Frequent NCR contributor and New Orleans resident Jason Berry offered his thoughts on the city's post-Katrina revival for two publications this weekend.
In the Canadian paper The Globe and Mail, Berry spoke of the divide between the burgeoning of culture and the failure of politics Katrina brought to the city.
From the piece:
From a pre-storm population of 457,000, New Orleans is smaller by 100,000. The city was 67-per-cent African-American; today that figure is about 61 per cent. Roughly a third of the population lived in poverty before Katrina and now, despite a smaller human footprint, poverty and crime still run deep.

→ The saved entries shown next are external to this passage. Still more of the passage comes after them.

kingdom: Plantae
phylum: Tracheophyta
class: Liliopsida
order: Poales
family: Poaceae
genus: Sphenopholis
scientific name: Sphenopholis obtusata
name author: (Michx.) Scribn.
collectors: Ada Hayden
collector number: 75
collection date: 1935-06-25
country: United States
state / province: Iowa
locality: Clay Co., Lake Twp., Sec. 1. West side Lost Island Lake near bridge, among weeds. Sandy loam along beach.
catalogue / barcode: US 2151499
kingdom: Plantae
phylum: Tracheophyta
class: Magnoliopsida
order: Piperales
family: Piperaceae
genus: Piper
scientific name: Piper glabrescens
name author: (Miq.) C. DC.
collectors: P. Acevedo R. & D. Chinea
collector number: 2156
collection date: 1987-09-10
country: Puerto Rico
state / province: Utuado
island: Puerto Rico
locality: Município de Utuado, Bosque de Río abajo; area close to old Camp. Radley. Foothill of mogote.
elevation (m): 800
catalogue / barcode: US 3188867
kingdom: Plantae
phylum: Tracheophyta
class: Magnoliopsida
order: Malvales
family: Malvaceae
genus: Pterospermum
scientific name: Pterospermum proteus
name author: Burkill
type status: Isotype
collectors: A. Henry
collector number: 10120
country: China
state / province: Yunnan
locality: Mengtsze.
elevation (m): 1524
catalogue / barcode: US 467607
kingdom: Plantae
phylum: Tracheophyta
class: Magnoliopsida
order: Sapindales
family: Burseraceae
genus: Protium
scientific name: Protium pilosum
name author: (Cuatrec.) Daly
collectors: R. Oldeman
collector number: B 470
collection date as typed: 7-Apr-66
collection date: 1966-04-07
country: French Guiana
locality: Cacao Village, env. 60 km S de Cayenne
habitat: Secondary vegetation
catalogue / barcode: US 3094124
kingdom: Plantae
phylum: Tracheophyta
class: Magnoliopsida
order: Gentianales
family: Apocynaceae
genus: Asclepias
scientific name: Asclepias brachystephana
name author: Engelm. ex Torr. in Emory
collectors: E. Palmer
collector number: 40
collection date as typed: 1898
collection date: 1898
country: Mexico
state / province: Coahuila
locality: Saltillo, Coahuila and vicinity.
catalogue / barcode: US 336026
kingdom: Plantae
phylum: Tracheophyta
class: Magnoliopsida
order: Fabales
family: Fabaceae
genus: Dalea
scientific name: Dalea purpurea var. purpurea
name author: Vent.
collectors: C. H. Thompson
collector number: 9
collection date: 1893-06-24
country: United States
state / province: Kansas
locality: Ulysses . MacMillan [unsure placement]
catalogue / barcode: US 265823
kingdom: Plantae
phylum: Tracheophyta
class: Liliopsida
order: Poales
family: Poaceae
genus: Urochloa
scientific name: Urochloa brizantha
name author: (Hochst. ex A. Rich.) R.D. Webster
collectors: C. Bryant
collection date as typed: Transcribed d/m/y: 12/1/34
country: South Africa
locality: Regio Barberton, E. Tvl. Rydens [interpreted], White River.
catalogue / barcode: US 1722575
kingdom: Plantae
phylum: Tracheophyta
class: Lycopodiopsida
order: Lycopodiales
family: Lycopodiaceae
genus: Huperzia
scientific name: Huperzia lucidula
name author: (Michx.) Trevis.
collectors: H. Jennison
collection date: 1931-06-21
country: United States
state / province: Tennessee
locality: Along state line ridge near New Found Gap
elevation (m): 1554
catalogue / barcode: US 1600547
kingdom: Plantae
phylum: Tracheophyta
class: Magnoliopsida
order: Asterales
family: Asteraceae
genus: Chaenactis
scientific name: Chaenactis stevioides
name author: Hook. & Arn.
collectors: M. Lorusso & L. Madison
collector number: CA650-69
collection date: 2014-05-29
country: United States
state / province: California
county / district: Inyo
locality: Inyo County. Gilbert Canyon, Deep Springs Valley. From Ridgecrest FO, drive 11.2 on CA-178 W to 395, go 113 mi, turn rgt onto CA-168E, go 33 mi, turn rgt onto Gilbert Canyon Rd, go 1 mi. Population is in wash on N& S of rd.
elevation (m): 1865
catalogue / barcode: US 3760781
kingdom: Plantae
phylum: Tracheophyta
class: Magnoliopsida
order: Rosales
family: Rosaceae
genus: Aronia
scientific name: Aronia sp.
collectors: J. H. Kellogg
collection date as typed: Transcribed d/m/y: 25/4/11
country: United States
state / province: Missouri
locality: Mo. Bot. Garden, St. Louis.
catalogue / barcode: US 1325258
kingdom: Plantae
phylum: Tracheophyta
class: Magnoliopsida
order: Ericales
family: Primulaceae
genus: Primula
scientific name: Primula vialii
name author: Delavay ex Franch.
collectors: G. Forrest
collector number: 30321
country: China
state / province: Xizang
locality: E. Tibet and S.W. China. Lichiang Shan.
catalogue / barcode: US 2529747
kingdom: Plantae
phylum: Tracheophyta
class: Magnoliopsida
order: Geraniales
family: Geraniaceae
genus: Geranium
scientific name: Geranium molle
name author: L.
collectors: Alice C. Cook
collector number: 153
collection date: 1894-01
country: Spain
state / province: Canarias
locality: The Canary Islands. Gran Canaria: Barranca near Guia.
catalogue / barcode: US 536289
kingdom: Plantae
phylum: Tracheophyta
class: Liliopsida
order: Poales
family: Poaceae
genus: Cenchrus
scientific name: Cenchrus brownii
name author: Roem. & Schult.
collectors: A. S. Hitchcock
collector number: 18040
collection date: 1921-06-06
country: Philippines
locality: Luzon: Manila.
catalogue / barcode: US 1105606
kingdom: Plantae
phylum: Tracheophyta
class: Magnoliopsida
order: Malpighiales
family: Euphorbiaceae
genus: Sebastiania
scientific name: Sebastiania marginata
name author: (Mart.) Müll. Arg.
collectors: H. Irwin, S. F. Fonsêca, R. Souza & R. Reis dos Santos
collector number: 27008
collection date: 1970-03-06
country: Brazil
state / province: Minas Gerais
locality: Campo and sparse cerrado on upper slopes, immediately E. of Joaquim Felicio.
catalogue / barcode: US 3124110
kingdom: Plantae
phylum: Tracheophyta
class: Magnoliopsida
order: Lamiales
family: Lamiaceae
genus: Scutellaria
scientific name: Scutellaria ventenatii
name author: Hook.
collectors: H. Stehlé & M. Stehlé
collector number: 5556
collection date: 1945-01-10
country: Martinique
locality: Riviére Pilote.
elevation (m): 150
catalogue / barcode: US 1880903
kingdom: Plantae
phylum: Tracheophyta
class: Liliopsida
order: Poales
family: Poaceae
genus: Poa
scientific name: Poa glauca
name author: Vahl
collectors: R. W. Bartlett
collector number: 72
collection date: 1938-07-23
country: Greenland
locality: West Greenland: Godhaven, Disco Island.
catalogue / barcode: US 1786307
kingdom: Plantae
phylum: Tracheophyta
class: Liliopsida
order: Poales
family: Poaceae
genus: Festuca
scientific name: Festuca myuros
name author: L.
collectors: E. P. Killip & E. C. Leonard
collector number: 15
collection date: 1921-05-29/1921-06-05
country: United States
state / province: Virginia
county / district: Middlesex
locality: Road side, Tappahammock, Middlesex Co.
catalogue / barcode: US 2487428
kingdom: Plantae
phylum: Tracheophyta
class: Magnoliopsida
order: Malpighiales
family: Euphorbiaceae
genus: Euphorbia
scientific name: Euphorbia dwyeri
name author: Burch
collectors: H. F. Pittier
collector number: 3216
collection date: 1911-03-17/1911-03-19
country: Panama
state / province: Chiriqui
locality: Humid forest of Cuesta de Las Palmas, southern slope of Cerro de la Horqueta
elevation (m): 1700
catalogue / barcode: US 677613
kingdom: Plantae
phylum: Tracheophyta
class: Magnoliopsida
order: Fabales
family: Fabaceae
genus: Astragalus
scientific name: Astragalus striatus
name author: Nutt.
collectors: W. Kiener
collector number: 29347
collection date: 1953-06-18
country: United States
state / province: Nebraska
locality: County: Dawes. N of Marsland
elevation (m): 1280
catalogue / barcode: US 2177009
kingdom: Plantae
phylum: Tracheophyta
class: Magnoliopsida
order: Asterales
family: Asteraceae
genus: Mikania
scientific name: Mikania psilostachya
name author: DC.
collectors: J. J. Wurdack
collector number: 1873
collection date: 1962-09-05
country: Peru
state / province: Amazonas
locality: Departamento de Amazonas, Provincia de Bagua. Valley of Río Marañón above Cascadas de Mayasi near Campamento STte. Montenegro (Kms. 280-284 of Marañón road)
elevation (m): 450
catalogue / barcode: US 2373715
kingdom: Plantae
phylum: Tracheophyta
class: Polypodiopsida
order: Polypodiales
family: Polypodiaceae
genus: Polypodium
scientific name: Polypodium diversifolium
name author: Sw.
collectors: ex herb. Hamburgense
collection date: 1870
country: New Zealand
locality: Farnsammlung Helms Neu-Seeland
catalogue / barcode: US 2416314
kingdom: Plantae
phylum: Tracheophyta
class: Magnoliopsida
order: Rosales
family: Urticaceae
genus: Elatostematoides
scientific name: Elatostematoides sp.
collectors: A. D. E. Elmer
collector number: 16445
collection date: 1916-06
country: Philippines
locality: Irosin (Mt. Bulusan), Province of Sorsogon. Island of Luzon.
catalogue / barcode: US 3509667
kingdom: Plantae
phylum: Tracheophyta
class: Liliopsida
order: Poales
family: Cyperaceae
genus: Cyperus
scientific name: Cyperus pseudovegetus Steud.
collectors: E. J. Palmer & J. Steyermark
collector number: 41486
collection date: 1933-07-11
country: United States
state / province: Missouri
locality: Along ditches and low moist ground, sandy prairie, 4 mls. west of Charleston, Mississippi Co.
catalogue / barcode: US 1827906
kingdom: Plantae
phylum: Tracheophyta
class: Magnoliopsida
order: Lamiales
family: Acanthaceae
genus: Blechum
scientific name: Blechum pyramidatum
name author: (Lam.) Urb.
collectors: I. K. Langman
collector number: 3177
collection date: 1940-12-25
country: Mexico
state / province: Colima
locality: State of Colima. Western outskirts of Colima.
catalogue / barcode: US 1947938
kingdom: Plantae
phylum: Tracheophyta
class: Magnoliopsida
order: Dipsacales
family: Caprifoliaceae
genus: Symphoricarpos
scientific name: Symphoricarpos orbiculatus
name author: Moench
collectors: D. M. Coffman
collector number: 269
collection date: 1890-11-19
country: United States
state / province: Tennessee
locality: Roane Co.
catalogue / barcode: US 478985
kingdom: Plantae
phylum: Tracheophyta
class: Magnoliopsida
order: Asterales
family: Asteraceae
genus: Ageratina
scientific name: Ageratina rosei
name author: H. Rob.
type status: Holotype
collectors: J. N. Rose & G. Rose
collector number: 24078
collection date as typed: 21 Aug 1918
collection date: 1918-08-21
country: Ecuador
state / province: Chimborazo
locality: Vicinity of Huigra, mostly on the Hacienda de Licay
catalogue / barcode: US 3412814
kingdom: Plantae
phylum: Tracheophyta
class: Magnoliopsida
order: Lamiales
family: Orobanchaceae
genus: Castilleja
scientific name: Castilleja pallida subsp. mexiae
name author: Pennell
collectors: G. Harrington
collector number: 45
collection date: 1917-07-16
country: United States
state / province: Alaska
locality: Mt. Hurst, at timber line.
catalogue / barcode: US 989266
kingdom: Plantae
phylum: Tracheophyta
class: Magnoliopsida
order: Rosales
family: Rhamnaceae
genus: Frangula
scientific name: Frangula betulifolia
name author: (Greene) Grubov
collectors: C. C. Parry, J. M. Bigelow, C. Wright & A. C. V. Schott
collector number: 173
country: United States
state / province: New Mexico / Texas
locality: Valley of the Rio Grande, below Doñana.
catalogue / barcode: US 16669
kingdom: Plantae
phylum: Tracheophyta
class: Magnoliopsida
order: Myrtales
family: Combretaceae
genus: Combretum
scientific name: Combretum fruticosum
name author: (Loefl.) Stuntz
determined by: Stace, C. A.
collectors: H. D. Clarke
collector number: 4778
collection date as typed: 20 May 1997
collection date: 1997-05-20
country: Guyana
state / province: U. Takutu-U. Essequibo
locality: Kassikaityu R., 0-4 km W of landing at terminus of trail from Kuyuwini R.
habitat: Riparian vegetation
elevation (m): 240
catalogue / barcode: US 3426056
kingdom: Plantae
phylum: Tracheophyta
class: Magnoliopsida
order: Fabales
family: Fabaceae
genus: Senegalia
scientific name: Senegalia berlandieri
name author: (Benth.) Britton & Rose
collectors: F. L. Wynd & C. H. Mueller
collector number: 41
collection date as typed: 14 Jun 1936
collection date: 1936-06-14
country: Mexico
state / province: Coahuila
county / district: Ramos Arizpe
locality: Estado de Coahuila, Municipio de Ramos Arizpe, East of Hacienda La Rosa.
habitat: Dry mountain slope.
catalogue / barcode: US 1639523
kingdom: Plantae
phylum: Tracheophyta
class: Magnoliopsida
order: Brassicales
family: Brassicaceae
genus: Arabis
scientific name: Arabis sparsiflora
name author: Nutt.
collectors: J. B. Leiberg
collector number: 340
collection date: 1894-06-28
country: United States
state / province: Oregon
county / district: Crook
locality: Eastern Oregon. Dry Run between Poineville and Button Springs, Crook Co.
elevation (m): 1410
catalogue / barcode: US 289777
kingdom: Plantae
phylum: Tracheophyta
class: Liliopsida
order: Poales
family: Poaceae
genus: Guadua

The flood hit hardest in downriver neighbourhoods like the Lower Ninth Ward, which today has pockets of recovery amid a ghost town of empty houses. The brightest spot is a cluster of pastel homes, solar powered and of cutting-edge architectural design, sponsored by Brad Pitt's Make It Right Foundation. A movie star did more to rebuild the Big Nine than city hall.
After the flood, Mayor C. Ray Nagin, an African-American and nominal Democrat (he gave $1,000 to Mr. Bush's 2000 campaign), failed to use the media as a bully pulpit to gain Congressional support for infrastructure funds. He touted a “market driven” recovery. “The city has made a hash of post-hurricane planning, and the invisible hand of the market is raising its middle finger,” Tulane historian Lawrence Powell would write.
Over at Politics Daily, Berry wrote on similar themes, emphasizing the strides New Orleans has made since the hurricane.
From that piece:
The cultural life is richer, the mayor a few tons smarter. A Recovery School District of charter schools has supplanted much of the public school system, the bureaucracy of which was a patronage hive of astonishing corruption. Test scores for many kids are up, though the long-term success of the new model has yet to be determined.
The root problems are still here. Yet, even with nearly 30 percent of the people living in poverty and a criminal justice system that desperately needs an overhaul, the city that drowned on national television has come back in ways that no one could have imagined.